Wednesday, October 1, 2008

Father's Commitment and Attachment

Dan Savage’s the kid offers a new perspective on the recurrent themes of commitment and attachment that we have seen in other works. Throughout Dan’s entire adoption novel, commitment seems to be an issue. I’m not sure he fears commitment as much as he dislikes the label that it seems to signify. For instance he cannot commit to a ‘name’ for his partner, lover, etc.; Terry. In part this seems to be as much a social/political stigma as much as it his individual problem. It’s not necessarily that he is ashamed of being gay, but rather he is shameful about the stereotypical connotation that comes with whatever label he inserts. Commitment to one’s partner was explored in other works. I found it interesting that the commitment between most heterosexual couples dealt, at least in writing, with a focus on the mother writer and not so much the father figure. From Savage’s point of view, Terry (the other dad/domestic wife) plays an equal if not greater part in Dan’s story. This may be due in part to the social constraints that being gay and adopting break.
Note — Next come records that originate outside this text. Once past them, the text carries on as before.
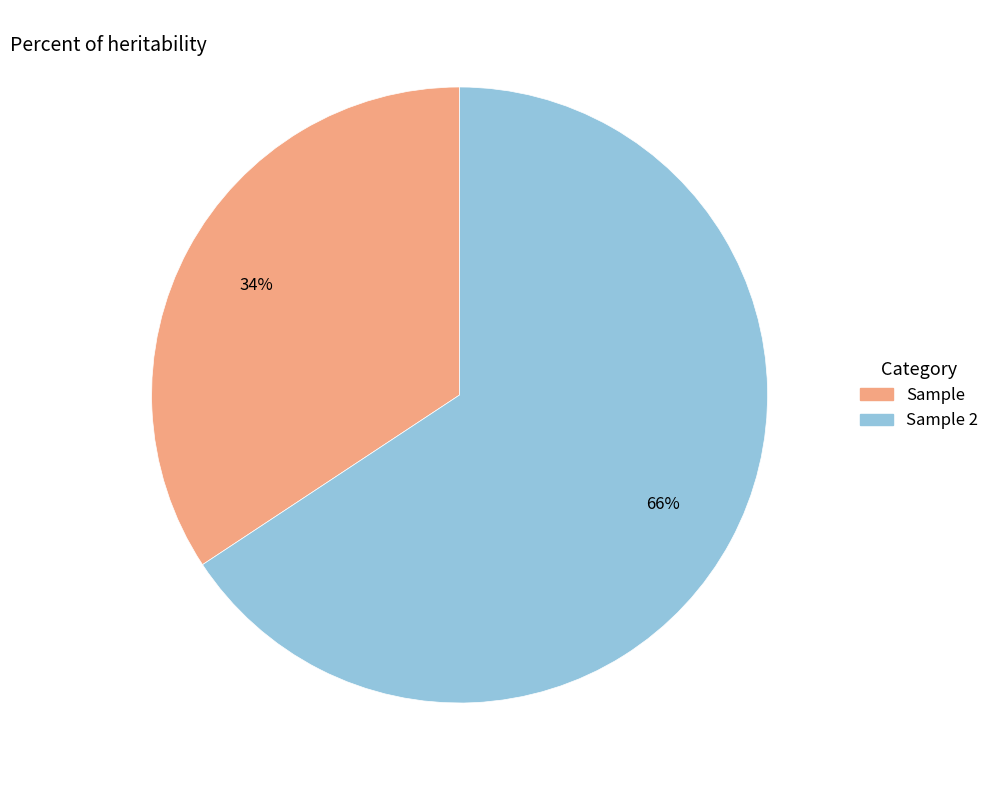

To the nearest percent, what is the average slice percentage?

50%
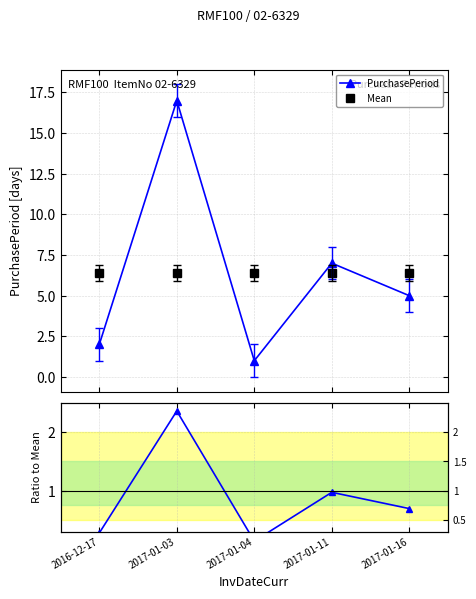

What is the difference between the maximum and second lowest values in the Ratio to Mean series?

2.1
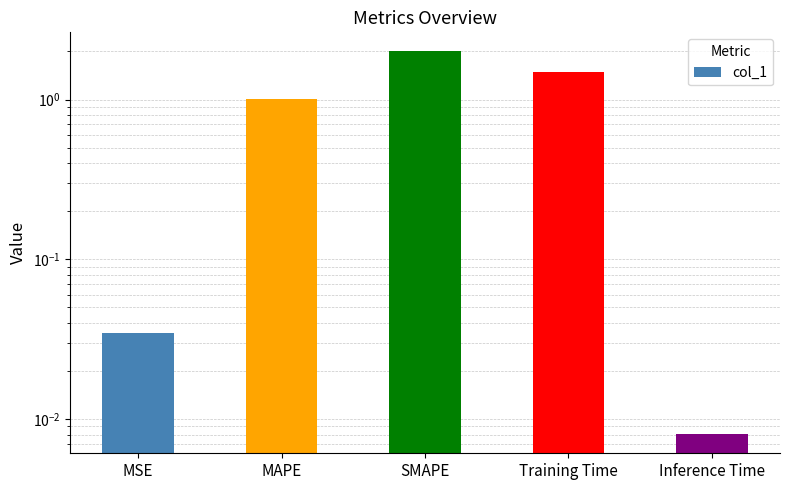

List the labels in order of value, largest first.

SMAPE, Training Time, MAPE, MSE, Inference Time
Aside from the commitment to each other, more than once I found myself questioning the commitment of Dan. At times I could take his sarcastic remarks as fears of commitment, but there were other times when this was near impossible. For example: “I wondered if Terry and I would be sitting in leather bars when we’re 60, watching porn, sipping beer and laughing with the bartender. I hoped so.” This thought appears when Terry and Dan have to consider whether or not to adopt Melissa’s possibly FAS baby. In general FAS is a hard thing to wrap one’s mind around and maybe this was just their way of dealing with the overwhelmingly negative information. However, Dan had mentioned earlier that part of the reason he wanted a child was to grow fat and stop the party life. I realize that this was not altogether the truth, but I can’t get around the fact that the child seems to have had no affect on Dan’s possible future life. Why even have a child if it changes nothing? This comment seems too real to not be taken seriously.
Commitment is supposed to come with a sense of attachment. Dan’s whole idea of attachment is that of a jinx. He feels that if he attaches himself to the idea of a child it will somehow be abruptly taken away, thus his worst case scenarios. I understand his superstition of ‘it’s too good to be true,’ but this lack of attachment translates itself into the relationship between Dan and the child later on. When D.J. is born Dan holds him, commenting to the fact that he feels nothing, questioning, “What the [heck] is wrong with me” (191)? I’m sure this sentiment is echoed by mothers as well, just not expressed as it is not socially acceptable (as we’ve learned from other such examples). Though this may be true, I cannot help but wonder if Dan’s lack of attachment to the idea of an actual child hindered him from feeling anything. Terry, at least from Dan’s perspective, seemed to be echoing the proper mannerisms of society. However, little as this attachment was in the beginning, it eventually grew. Dan came to the realization that he needed to bond with D.J. The one thing that I take away from his interaction with D.J. and Terry and need for bonding is the following comment. “While I got out of a lot of baby grunt work, I also missed out on the bonding that grunt work inspires” (234). This in itself is inspirational as much as it delivers a truthful comment about mothers and their attachment to their children. Although most of the women seemed to complain about the never ending time with their children and inability to get away, they developed some sort of special bond. I just felt that this was really insightful of Dan.
Another insightful/ tell tale sign that maybe Dan and Terry were ready to be parents were there reactions to taking D.J. away from Melissa. They conceded that what they were about to do would break her heart. Their reluctance to do so proved them emotionally attached/committed not only to D.J., but also to Melissa; an important aspect to an open adoption. Furthermore, Dan’s attempt at thanking Melissa suggested his understanding of the Melissa’s person, rather than just her label as a mother.
In conclusion although Dan and Terry did not initially come off as the ‘parent type,’ the progressive commitment and attachment eventually prove otherwise.